Mi memoria de Malasaña: mi Madrid, mis años 80

También viví la 'movida' a través de otra lente: La de escritor en el tiempo libre frecuentando una pequeña editorial, Endymion, dirigida por el imborrable y entrañable Jesús Moya, con sede en la trastienda de la librería Fuentetaja, hoy desplazada a la otra acera de San Bernardo. Allí publiqué mis dos primeros libros, en aquella desordenada y humilde sede corregí mis primeras galeradas, soñé con la gloria literaria.

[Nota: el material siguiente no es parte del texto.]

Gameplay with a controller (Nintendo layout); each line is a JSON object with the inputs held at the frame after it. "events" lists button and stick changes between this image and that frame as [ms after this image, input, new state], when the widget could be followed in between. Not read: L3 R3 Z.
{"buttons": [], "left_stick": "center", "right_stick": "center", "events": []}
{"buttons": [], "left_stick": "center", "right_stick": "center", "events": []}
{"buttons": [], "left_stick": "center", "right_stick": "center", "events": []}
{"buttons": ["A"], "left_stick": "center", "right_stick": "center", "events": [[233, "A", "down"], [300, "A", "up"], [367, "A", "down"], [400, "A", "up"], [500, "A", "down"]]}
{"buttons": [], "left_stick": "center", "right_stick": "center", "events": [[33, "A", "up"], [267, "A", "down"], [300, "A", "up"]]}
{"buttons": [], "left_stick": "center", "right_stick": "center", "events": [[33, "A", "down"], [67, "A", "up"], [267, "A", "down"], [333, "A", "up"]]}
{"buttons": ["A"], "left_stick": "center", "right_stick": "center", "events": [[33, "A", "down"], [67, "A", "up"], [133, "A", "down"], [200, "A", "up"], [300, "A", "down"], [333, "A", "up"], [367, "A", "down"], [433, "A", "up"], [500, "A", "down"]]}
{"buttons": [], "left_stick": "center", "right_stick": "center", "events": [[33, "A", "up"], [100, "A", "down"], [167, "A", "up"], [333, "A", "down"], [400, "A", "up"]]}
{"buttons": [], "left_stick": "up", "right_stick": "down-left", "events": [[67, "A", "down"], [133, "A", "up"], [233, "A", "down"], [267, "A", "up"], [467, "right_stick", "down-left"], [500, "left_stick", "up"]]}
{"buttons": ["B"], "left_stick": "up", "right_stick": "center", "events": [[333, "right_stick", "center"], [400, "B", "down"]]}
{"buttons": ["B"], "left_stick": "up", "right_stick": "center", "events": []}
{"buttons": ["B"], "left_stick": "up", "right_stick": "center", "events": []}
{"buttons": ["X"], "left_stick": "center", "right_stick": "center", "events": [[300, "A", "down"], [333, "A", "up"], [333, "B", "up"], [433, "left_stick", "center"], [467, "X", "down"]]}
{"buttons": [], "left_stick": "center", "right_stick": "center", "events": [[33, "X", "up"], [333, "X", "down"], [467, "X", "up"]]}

Y allí, alguna vez, me encontré con los que estaban protagonizando la 'movida': a Julio Llamazares (en aquellos días, a la movida llegaban los escritores de León), a Leopoldo María Panero, a autores desconocidos que eran amigos de miembros de Los Secretos, o de Aute (también lo conocí allí), o a otros poetas, con los que luego trabaría una amistad más o menos intensa como José Carlón, Adolfo García Ortega, Fanny Rubio, o ensayistas como Rogelio Blanco... Endymion, como Fuentetaja, eran refugios de la hora última de la tarde para cotillear en las novedades, charlar con Moya o con Jesús Ayuso, tomar un café en alguna de las cafeterías fronteras a la vieja Universidad. También recuerdo el empeño de Antonio Huerga, Charo y Ediciones Libertarias (el refugio, entonces, de la literatura de Haro Ibars) y el triungo de los colores pastel en los carteles de la postmodernidad.  
Leeré la novela de Javier Gutiérrez. Aunque sólo sea para evocar aquel tiempo y volver a constatar la distancia que había entre mi mundo de entonces, en los días de la 'movida', y el mundo de escritores malditos e insubordinación cultural despolitizada que el solo nombre de Malasaña nos evoca.